Bring Zuckerberg to testify for Project Libra, US House panel

The US Senate House of Financial Services Committee has demanded that Project Libra would require the CEO of Facebook, Mark Zuckerberg, to testify before Jan 2020.

For the longest time, the Committee on Financial Services has heard testaments on Facebook’s proposed stablecoin and its potential impact on the American monetary system, its investors, and users. With concerns surrounding its nature of the business, business strategy, degree of sovereignty, and above all, its vision concerning the financial service industry, the cryptocurrency has turned out to be a lot more controversial than anticipated.

Project Libra needs Zuckerberg’s testimony, US House Committee

For that reason, the US House Committee is making its animosity towards the much talked about Project Libra known, even more so for the mastermind behind the ambitious project and CEO of Facebook, Mark Zuckerberg, as the committee demanded his testimony before early next year, Reuter reports on Oct 03.

Despite Facebook Inc’s Chief Operating Officer, Sheryl Sandberg, marking her readiness to testify in front of the US House Committee before Oct 29, the panel persists in Zuckerberg’s appearance before next year and demands that all other hearings will take place only after hearing his own, said an unnamed congressional source.

Meanwhile, David Marcus, who is heading Facebook’s Calibra, tried to emphasize on the point that Facebook as a company, will not have any bearing on Project Libra and that it will run independently, without much involvement from the CEO himself.

Libra has global implications

Unfortunately for him, the Congressional committee turned a blind eye to his justification by stating that Facebook’s cherished stablecoin presents us with a severe threat to the economy and national security.

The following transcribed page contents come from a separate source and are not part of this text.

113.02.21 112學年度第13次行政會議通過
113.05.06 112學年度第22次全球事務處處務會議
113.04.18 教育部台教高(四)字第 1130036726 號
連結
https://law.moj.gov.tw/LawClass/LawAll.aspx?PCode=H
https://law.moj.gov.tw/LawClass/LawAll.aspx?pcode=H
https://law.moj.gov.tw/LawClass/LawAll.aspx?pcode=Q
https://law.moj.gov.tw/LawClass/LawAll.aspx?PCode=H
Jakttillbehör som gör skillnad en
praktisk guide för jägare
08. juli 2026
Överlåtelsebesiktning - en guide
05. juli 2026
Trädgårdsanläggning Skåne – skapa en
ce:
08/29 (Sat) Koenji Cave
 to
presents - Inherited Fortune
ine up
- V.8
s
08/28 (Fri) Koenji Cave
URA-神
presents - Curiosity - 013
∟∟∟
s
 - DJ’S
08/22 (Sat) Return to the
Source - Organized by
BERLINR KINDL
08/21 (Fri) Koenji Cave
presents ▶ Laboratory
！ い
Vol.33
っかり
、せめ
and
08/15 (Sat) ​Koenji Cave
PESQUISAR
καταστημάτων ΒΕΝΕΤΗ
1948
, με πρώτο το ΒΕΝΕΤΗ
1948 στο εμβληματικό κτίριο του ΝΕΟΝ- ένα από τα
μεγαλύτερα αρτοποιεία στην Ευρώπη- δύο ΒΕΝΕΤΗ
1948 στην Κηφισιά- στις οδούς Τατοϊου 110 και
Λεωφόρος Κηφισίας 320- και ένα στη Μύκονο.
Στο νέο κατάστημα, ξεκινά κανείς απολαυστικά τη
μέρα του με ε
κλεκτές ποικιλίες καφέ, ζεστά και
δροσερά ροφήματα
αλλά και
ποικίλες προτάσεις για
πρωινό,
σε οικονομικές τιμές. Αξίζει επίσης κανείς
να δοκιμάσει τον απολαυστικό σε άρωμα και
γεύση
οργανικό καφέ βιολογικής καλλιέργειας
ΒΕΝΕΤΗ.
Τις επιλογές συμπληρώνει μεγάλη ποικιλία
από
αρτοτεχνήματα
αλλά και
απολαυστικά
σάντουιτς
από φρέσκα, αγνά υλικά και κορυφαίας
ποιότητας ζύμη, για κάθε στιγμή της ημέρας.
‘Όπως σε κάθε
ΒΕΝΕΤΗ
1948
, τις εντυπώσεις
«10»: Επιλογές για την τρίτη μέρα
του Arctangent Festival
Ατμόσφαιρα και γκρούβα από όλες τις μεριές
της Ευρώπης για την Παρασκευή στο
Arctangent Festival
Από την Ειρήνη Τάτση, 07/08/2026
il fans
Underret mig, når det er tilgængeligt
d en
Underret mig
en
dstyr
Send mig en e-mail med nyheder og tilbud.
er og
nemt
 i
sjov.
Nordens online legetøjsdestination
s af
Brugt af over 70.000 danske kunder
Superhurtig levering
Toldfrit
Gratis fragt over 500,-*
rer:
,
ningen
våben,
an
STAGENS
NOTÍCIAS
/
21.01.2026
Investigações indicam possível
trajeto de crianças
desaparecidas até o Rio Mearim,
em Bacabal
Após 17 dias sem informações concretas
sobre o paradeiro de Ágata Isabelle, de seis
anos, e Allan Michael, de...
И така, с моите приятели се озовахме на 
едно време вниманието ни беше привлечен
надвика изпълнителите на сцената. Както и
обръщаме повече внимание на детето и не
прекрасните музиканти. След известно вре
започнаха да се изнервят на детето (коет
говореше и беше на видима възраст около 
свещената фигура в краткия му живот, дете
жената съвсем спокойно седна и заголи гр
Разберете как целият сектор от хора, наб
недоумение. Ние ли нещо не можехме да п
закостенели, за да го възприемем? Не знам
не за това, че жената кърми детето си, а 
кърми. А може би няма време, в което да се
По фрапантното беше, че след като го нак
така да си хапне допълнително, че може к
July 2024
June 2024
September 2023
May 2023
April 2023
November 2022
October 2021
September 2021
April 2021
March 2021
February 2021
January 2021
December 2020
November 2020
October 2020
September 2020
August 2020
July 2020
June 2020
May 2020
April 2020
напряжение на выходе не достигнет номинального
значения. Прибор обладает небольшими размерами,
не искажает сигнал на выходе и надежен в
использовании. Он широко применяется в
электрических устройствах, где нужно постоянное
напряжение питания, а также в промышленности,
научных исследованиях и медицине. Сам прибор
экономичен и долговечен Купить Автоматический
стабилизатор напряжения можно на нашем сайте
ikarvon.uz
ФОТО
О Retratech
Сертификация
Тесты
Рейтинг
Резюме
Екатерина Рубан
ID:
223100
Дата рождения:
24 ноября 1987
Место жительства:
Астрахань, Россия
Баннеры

It is not just a question of its two billion users. Libra, when released, will have severe implications on consumers around the world, thus impacting the global economy, said the Chairperson of the House Financial Services Committee, Maxine Waters, in July.

Citing Zuckerberg’s extensive liability and the potential risks arising from his decisions, Congress is not willing to settle for anything less than testimony from the American entrepreneur and billionaire himself.

Project Libra receives criticism, yet again

Meanwhile, Project Libra continues to receive flak from its native soil. Technology giant Apple recently declared its opposition to the project stating that currencies must ideally be in the hands of a country’s government and not governed by some private group of companies.

Moreover, the Libra consortium members, who had unreservedly pledged their support to Facebook Libra, are now having second thoughts over their endorsement following the project’s constant run-ins with the US lawmakers. More details will come to light when the technology giant meets with its governing council members later this month.